In Q1 2018, for the fourth consecutive quarter, the Cirrus SR22T (piston) was the most popular fixed-wing general aviation aircraft with 33 units delivered (+9 from Q1 17). The Cirrus SR22 (piston) took second place with 21 shipments – down from 25 in Q1 2017, followed by the Cirrus SR20 with 20 units delivered – up from just eight in Q1 2017. In fourth place is Gulfstream’s G550 / G650 large business jet variants, ahead of Tecnam’s ASTM – LSA (piston), the Diamond DA42 (piston), the Piper PA-28-181 Archer III (piston), Cessna’s CE-172S Skyhawk SP (piston), Bombardier’s Challenger 350 (jet), and the Cessna CE-680A Citation Latitude (jet).

When general aviation aircraft manufacturers are ranked by revenues, the business jet manufacturers take the lead. Gulfstream boasted the highest revenue of all fixed-wing aircraft manufacturers in Q1 2018 with total sales of $1.4 billion, down 12.9 percent from the same period last year.
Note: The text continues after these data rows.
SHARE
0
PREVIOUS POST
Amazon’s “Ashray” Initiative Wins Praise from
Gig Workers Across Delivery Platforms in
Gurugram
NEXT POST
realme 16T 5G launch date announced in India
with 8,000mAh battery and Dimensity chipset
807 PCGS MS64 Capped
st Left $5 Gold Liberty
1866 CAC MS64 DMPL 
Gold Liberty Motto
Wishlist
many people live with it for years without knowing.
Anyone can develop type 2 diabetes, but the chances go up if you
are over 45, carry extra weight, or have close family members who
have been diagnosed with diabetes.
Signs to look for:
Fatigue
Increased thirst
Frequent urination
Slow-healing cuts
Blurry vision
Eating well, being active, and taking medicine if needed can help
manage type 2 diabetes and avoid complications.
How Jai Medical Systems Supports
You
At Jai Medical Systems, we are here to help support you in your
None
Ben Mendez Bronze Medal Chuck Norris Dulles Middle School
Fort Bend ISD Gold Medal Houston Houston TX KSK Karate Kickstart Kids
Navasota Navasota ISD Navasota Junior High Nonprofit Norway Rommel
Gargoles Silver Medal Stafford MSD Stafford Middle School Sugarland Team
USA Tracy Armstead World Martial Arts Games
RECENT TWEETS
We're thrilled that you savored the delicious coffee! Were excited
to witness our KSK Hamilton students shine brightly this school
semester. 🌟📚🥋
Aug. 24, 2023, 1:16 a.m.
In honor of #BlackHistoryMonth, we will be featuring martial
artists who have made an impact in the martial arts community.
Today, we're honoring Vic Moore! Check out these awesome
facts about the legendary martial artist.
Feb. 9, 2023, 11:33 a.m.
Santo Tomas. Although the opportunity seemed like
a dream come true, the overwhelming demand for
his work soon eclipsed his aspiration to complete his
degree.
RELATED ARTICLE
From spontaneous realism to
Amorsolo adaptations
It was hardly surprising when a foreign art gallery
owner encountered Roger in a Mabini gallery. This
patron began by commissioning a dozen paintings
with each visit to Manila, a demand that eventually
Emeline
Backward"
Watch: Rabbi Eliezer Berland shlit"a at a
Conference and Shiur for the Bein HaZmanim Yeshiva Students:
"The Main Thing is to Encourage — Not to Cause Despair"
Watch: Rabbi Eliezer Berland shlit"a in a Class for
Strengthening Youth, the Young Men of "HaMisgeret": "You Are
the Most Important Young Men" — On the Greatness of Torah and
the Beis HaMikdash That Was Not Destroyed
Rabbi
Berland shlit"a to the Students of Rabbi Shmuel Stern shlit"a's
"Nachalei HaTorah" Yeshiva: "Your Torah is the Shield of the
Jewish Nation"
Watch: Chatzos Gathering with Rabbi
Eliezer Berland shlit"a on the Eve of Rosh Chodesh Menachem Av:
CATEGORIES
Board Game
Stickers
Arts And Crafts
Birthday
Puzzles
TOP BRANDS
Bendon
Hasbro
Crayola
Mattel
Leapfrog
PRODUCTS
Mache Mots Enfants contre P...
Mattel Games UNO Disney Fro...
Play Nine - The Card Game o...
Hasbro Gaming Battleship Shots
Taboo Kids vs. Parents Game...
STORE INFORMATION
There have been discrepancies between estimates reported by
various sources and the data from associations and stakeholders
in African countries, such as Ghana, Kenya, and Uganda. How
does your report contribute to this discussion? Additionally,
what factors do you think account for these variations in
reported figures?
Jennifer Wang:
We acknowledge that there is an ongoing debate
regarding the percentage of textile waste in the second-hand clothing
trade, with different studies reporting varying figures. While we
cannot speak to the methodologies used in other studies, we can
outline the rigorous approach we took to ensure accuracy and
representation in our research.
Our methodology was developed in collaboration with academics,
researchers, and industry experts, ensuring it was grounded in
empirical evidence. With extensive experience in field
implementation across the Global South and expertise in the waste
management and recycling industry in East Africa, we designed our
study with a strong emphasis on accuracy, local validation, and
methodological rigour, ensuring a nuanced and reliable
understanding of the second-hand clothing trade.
Gulfstream has been the world’s largest general aviation aircraft manufacturer by revenue since 2013. In second place is Bombardier (No. 1 in 2012) with Q1 2018 sales of $1.2 billion, up 17.0 percent from Q1 2017. Textron Aviation (Cessna + Beechcraft) is the overall leader by units sold but only ranks third by revenue, with $579 million in Q1 2018 – up from $516 million in the first quarter last year. It is worth mentioning that both Cirrus Aircraft and Piper had very strong first quarters, with year-over-year sales up 81 percent and 77 percent, respectively, following a surge in shipments. Cirrus’ revenues also benefited from 10 deliveries of the company’s SF50 Vision Jet, a single-engine, seven-seat, very light jet aircraft first delivered in December 2016. Embraer had a weak first quarter, with sales values down 44 percent. In Q1 2018, the company delivered 11 jets, down from 15 in the first quarter last year.

On February 7, 2018, Swiss manufacturer Pilatus delivered its first ever PC-24 business jet, and a sharp increase in revenues for the company can be expected in 2018. In Q1 2018, Pilatus’ revenues were up 33 percent year-over-year. Fractional ownership provider PlaneSense took delivery of the first PC-24, and a total of two PC-24s were delivered in Q1 2018.

With the HA-420, Honda has secured a position among the top 10 general aviation aircraft manufacturers. In the coming years, a number of new large jets will enter the market, including Bombardier’s Global 7000 / Global 8000 and Dassault’s Falcon 8X. With these product launches, Bombardier and Dassault aim to take market shares from Gulfstream’s G650 and G650ER.

Recent History & Market Dynamics

The recession from December 2007 to June 2009 had a massive impact on the general aviation aircraft manufacturing industry as sales of business jets and piston-engine aircraft collapsed. As of 2017, they were not even close to their 2007 peak levels. From 2007-2010, the global production of general aviation aircraft dropped a staggering 52.8 percent – from 4,276 aircraft in 2007 to 2,020 in 2010. In the United States, manufacturers experienced a 59.3 percent drop in production – from 3,279 to 1,334 units over the same period.

An important reason why deliveries of general aviation aircraft are still way below their 2007 peak levels, both worldwide and in the U.S., is that the price per aircraft has doubled. From 2007 to 2017, the average price of a piston-engine aircraft, which is the most common type, soared from $328,000 to $662,000. That increase is keeping many would-be buyers out of the market. Also, the average price of a business jet rose from $12.5 million to $26.6 million over the same period. At the same time, the average price of turboprops declined from $3.5 million to $2.6 million, resulting in a surge in shipments of this type of aircraft.

The market for general aviation aircraft is highly cyclical, and the small business jet and piston-engine aircraft segments in particular suffer in a down economy. Perhaps a surprise to some, the large business jet segment emerged unscathed from the 2007-2009 recession.